Billy Vail nodded. “Yes, you can make him a Special Deputy at six dollars per day, him to furnish his horse and cartridges.”
“All right, and unless you hear from Henderson before that train pulls out in the morning, you can just consider me gone.”
Billy Vail scratched his thinning hair. “Longarm, if I told a man to be careful every time I sent him off on a job, all I’d do would be to spend my time telling men to be careful. But I’ll tell you, this time I really feel like you ought to be careful.”
Longarm picked up the telegram and the wanted poster. “I’m going to take this poster with me. I’ll be staying at White’s Hotel, so you can reach me there by telegram, but for heaven’s sake, don’t wire the sheriff or the marshal or any other of the law down there. I don’t even want them to know I’m there. I’m going to put the badge in my shirt pocket and button it, and I’ll just be some old boy riding through.”
“Good luck to you. I hope this works out. I’ll damned sure sleep a lot better.”
Longarm turned and walked out the door. Over his shoulder, he gave a half wave and said, “Adios, you old sonofabitch. I’ll see you a lot sooner than you want.”
Billy Vail yelled after him, “That’s for sure! Never would be too soon!”

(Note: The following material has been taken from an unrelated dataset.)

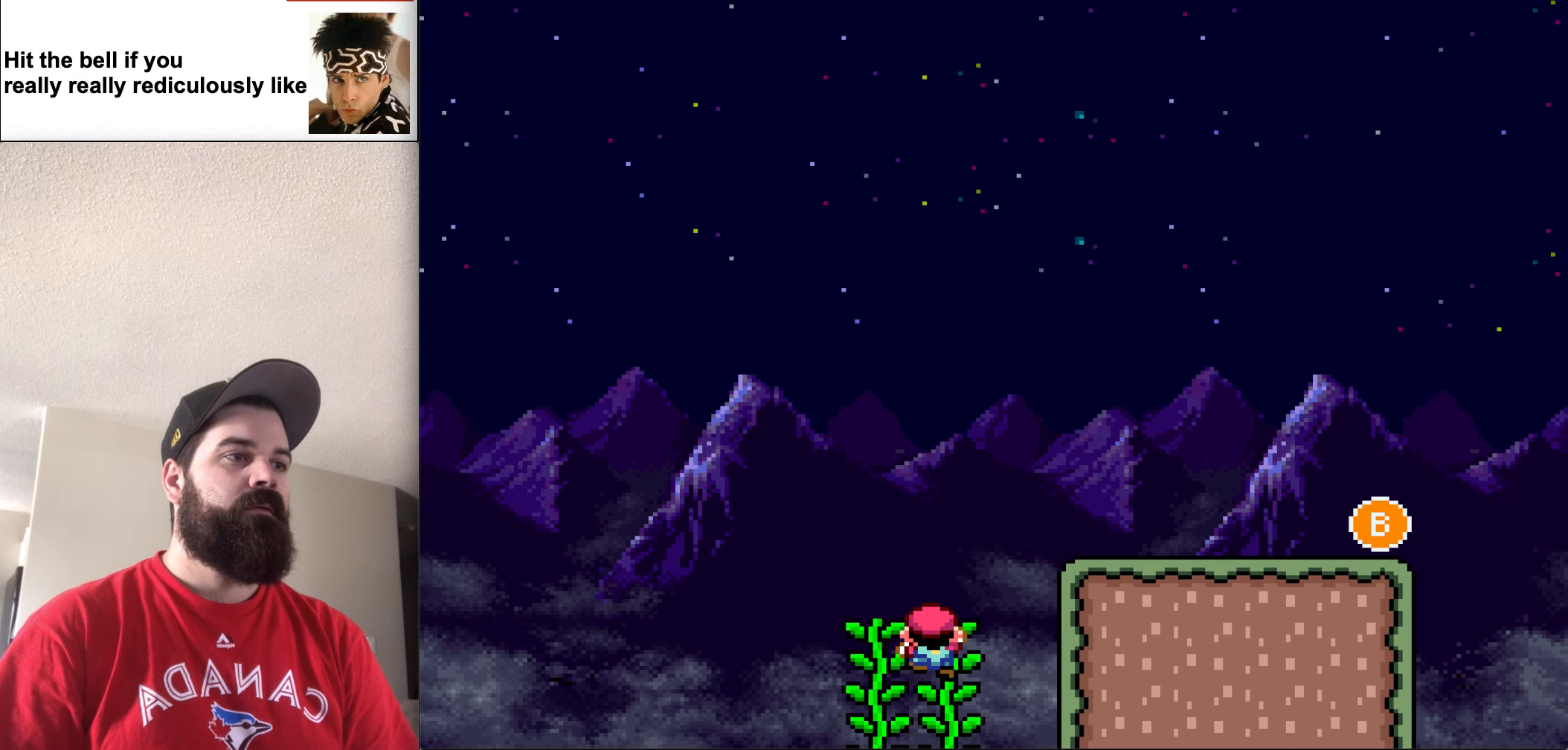
{"buttons": ["Y"], "events": [[67, "DPAD_UP", "up"], [300, "DPAD_UP", "down"], [467, "DPAD_UP", "up"]]}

Longarm chuckled as he went down the stairs, but by the time he hit the street he wasn’t laughing anymore. He felt in his bones that a very unusual job was before him. The first order of business on his mind was to get a telegram off to Lee Gray about when he should expect Longarm to arrive in Santa Rosa. But before that, he had to get some information from the ticket agent about the trip.
He walked to the train depot again even though it was a good long walk. It was still easier than getting out his horse.
The passenger agent said the best route out of Denver would be to run south through Colorado Springs and down through Pueblo, Colorado, to Raton, New Mexico, where he would have to change trains and pick up a line out of Raton down to Santa Fe. There, he would have to change lines again to catch the train that ran east-west between Albuquerque and Tucumcari. He would make his last switch in Tucumcari, which was only fifty or sixty miles from Santa Rosa. It wasn’t that far in miles, but it appeared to be about a fourteen-hour trip with a lot of switching in between. After he had bought his ticket using a government voucher, he went around to the telegraph office and wrote out his message on a blank to Lee Gray.